Polar Pioneer in Port Angeles
The Polar Pioneer was an interesting find. Transocean's semi-submersible rig can drill in water up to 1,600 feet deep to a maximum drilling depth of 25,000 feet. It accommodates 100 crew and was built to operate in harsh environments like the North Sea (link). The rig was leased by Royal Dutch Shell in 2014 and brought to Seattle from Norway in 2015 to take on supplies. It was met with on-water protests (link). The rig was towed to Alaska for the summer drilling season, but there were no protests when it arrived in Dutch Harbor (link). An icebreaker accompanying Polar Pioneer and another drill rig to the Chuckchi Sea put a hole in its hull outside Dutch Harbor and had to return to Portland for repairs. Shell also had problems obtaining the permits from the U.S. government (linklink). Shell cancelled the contract with Transocean in late 2015 after it decided not to drill in the Arctic (link).

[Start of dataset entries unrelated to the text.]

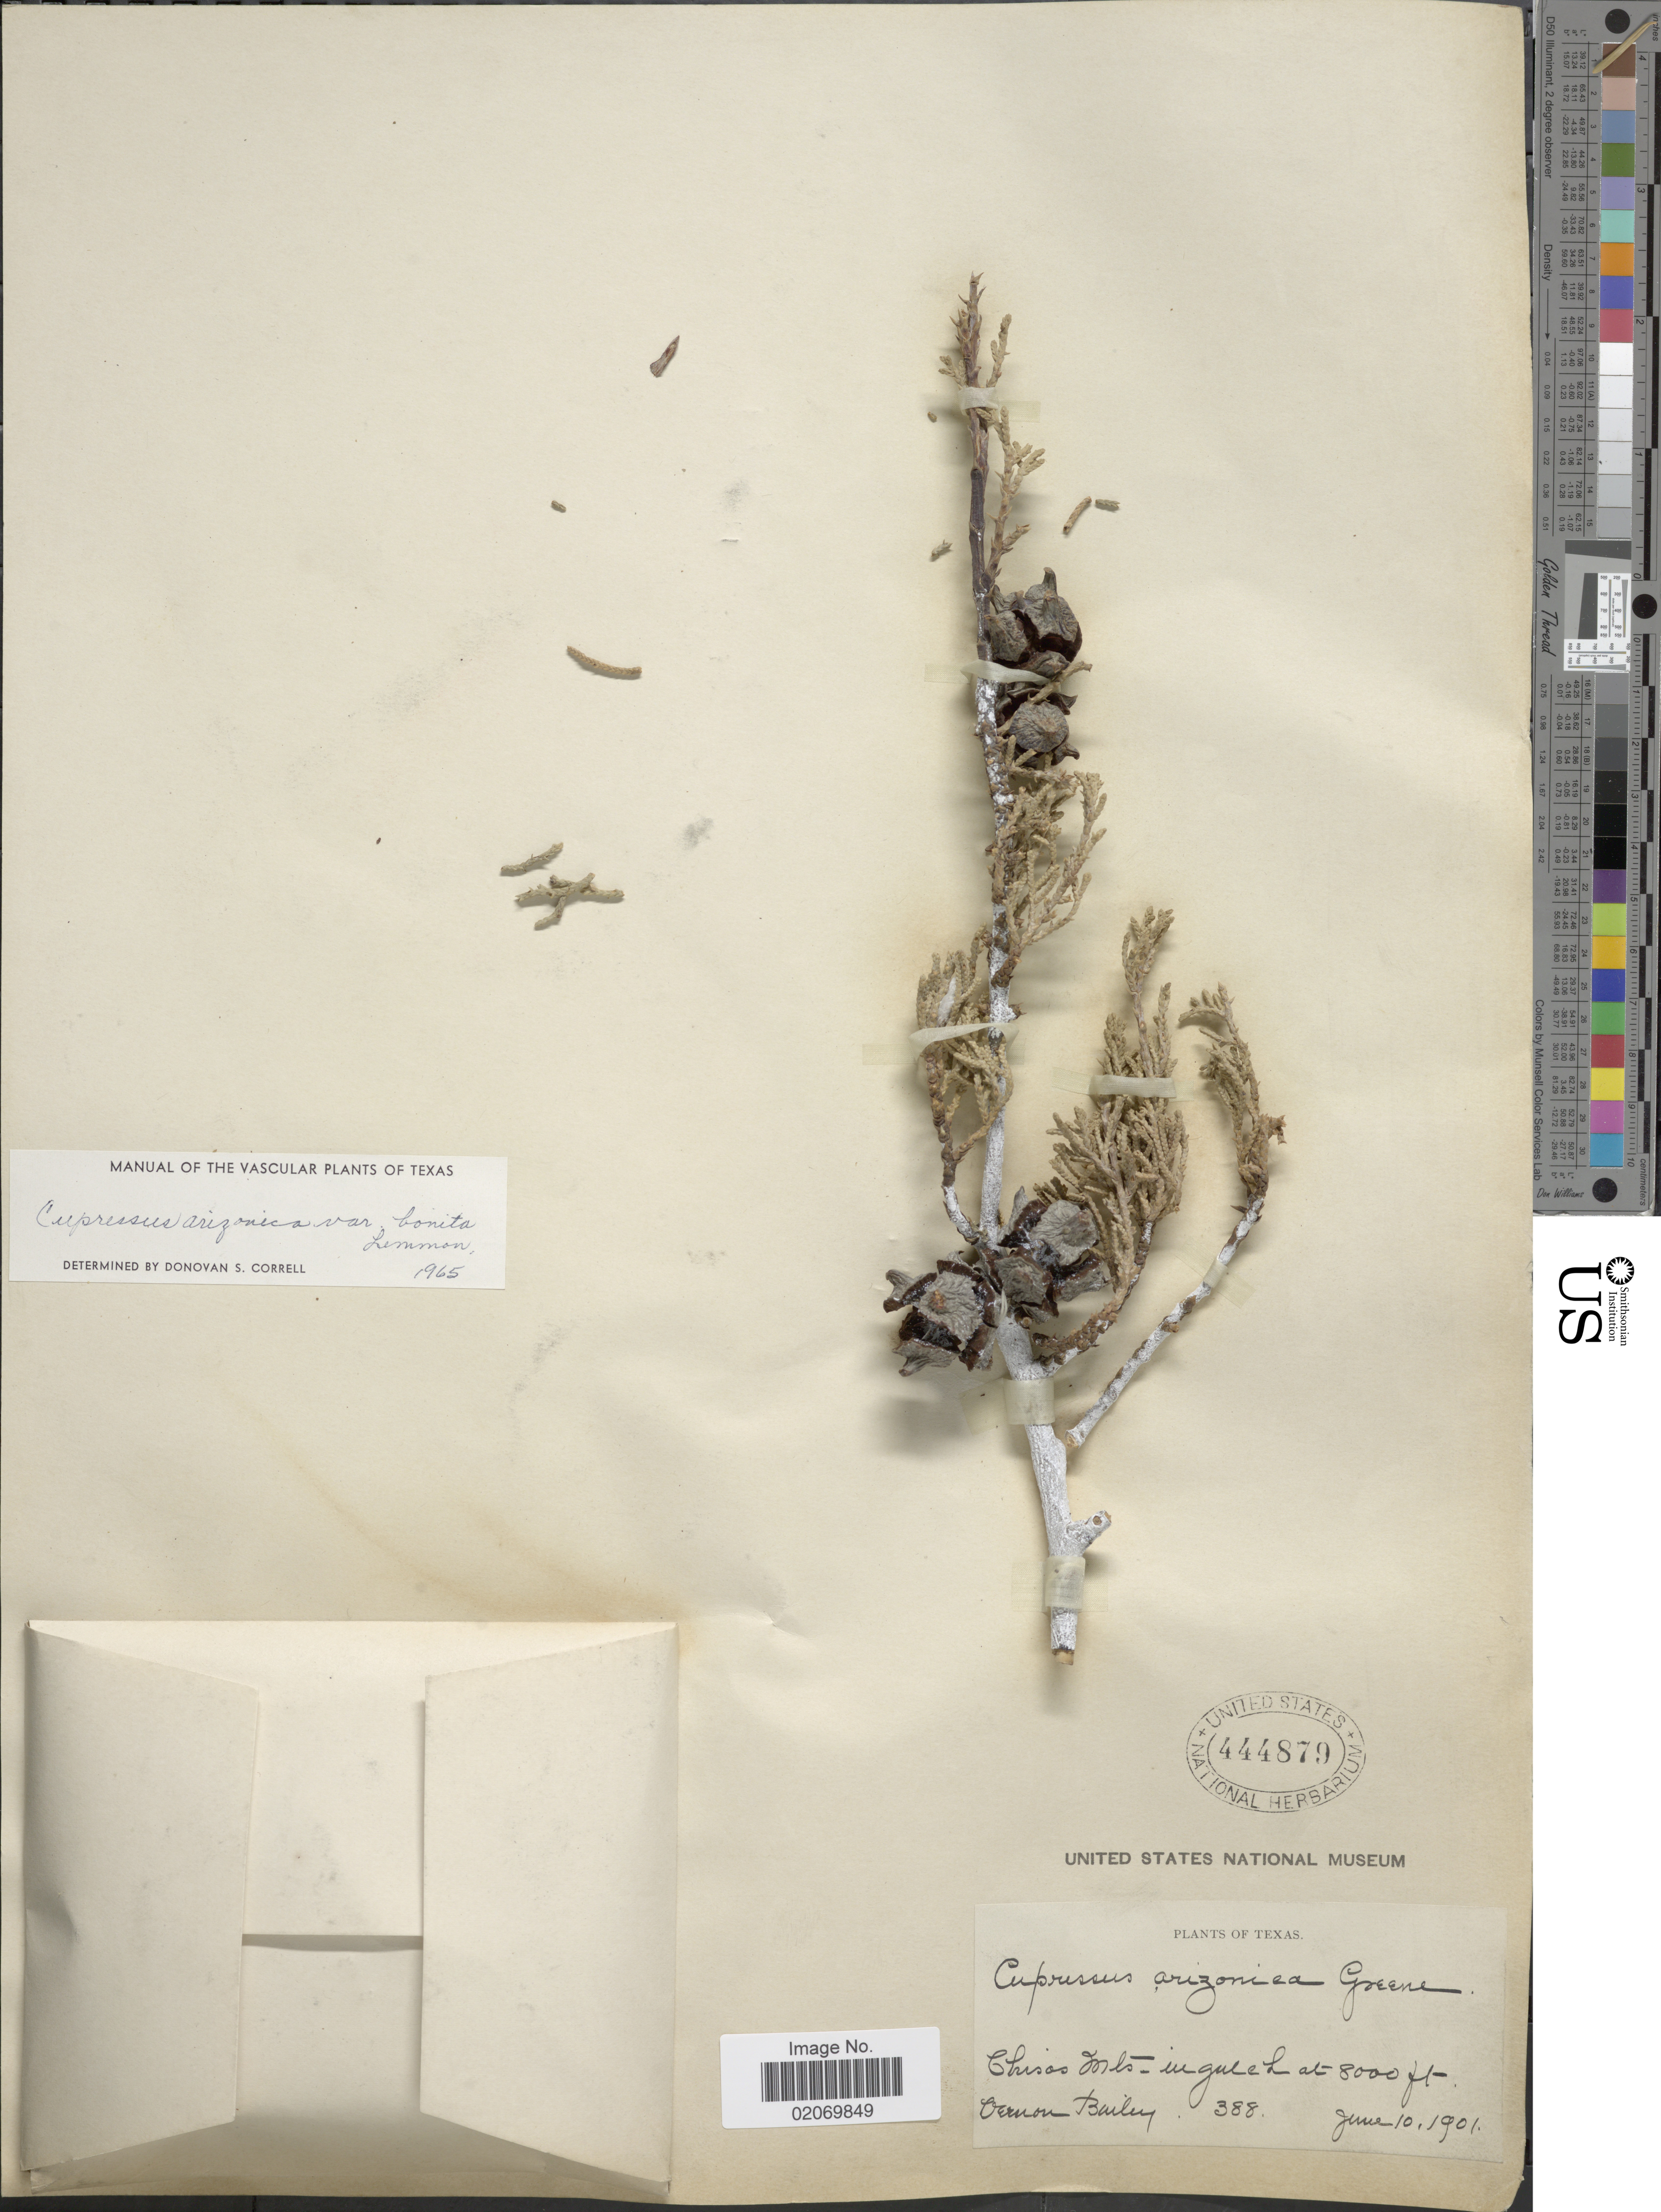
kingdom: Plantae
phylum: Tracheophyta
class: Pinopsida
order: Pinales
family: Cupressaceae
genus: Hesperocyparis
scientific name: Hesperocyparis arizonica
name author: (Greene) Bartel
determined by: (US) Smithsonian Institution - National Museum of Natural History - Department of Botany (UNITED STATES)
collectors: V. O. Bailey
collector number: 388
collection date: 1901-06-10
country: United States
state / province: Texas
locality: Chisos Mts - in gulch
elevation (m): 2438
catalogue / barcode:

Tug pulling two barges down Rosario Strait towards Seattle at sunset
Shipspotting: the hobby of watching ships and posting their photographs on the web (link; link; link). There are books written about it (link). Did you know such a hobby existed? 


K.M. Bailey. 2015. The Western Flyer: Steinbeck’s Boat, The Sea of Cortez, and the Saga of Pacific Fisheries. The University of Chicago Press, Chicago. 146 pp.